Hononga Marautanga · Curriculum Alignment

Social Sciences — Tikanga ā-Iwi

Level 3–4: Investigate social, cultural, environmental, and economic questions; gather and evaluate evidence from diverse sources; communicate findings and reasoning clearly for different audiences and purposes.

English — Communication

Level 3–4: Read, interpret, and evaluate information texts; write clearly and purposefully for specific audiences; apply critical thinking skills to evaluate sources and construct well-reasoned responses.

Tuhia ōu whakaaro · Write Your Thoughts

Reflect on your learning. What was the most important idea? What question do you still have?

Aronga Mātauranga Māori

This resource sits within a kaupapa that recognises mātauranga Māori as a living knowledge system with its own frameworks, values, and ways of understanding the world. The New Zealand Curriculum calls for learning that reflects the bicultural partnership of Te Tiriti o Waitangi, which means every subject area has an obligation to engage authentically with Māori perspectives — not as cultural decoration but as substantive contributions to how we understand our topics. The concepts of manaakitanga (care for others), kaitiakitanga (guardianship), whanaungatanga (relationship and belonging), and tino rangatiratanga (self-determination) provide a values framework applicable across all learning areas, and all are relevant to the work in this handout.

Ngā Rauemi Tautoko · Resources already provided

This handout is designed to be used alongside other resources in the same unit. Related materials are linked in the unit planner. All content is provided — no additional preparation is required to use this handout in your classroom.

📋 Teacher Planning Snapshot

Ngā Whāinga Ako — Learning Intentions

Students will engage with this resource to deepen understanding of Te Ao Māori — exploring whakapapa, tikanga, and cultural identity as living systems that shape who we are in Aotearoa New Zealand.

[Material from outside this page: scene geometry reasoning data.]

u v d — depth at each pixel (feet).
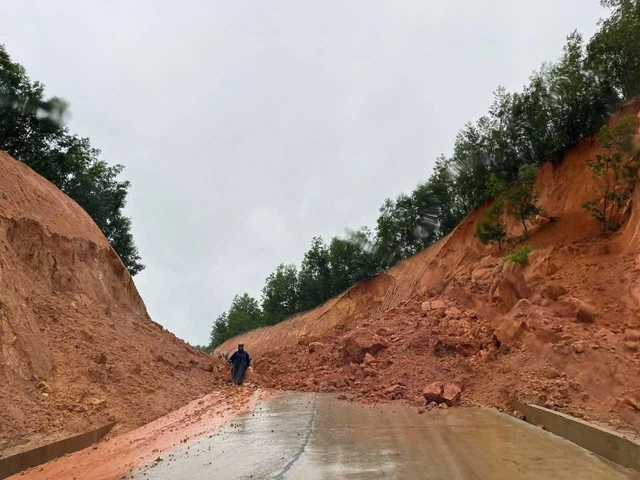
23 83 82.79
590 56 60.49
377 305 86.58
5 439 22.15
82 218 58.03
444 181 97.35
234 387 43.80
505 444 22.15
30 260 40.52
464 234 70.44
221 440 24.77
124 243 111.34
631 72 54.13
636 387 25.53
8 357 26.96
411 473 18.01
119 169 110.32
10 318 28.78
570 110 59.67
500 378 34.14
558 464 18.98
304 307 139.23
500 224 58.29
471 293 51.47
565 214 52.65
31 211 45.37
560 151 60.64
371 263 116.06
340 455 20.84
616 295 33.86
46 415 25.34
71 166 91.97
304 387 42.14
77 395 28.45
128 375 34.24
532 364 33.06
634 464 18.19
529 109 64.39
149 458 22.00
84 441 24.52
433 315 50.60
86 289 45.16
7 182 45.06
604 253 39.32
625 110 51.13
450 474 17.80
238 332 184.44
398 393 35.83
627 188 42.39
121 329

Ngā Paearu Angitū — Success Criteria

  • ✅ Students can explain key concepts from this resource using their own words.
  • ✅ Students can connect tikanga Māori and whakapapa to real-world examples in Aotearoa.

Differentiation & Inclusion

Scaffold support: Provide sentence starters, visual glossaries, or graphic organisers to give entry-level access for students who need additional support. Offer extension tasks that deepen cultural inquiry — for example, exploring local hapū histories or interviewing a kaumātua.

ELL / ESOL: Pre-teach key kupu Māori (whakapapa, tikanga, mana, mauri) with bilingual glossaries where available. Allow students to respond in their home language as a bridge to English expression.

Inclusion: Use accessible formats — clear headings, adequate whitespace, chunked tasks. Neurodiverse learners benefit from structured choice in how they demonstrate understanding (oral, visual, written). Acknowledge that students may hold personal connections to the cultural content.

Mātauranga Māori lens: This unit centres Te Ao Māori as a living knowledge system. Whakapapa is not merely genealogy but a relational framework linking people, place, and time. Tikanga grounds behaviour in kaupapa Māori principles. Approach content with aroha and manaakitanga.

Prior knowledge: No specialist prior knowledge required for entry-level engagement. Best used after relevant lesson sequences, or as a standalone introduction to cultural identity.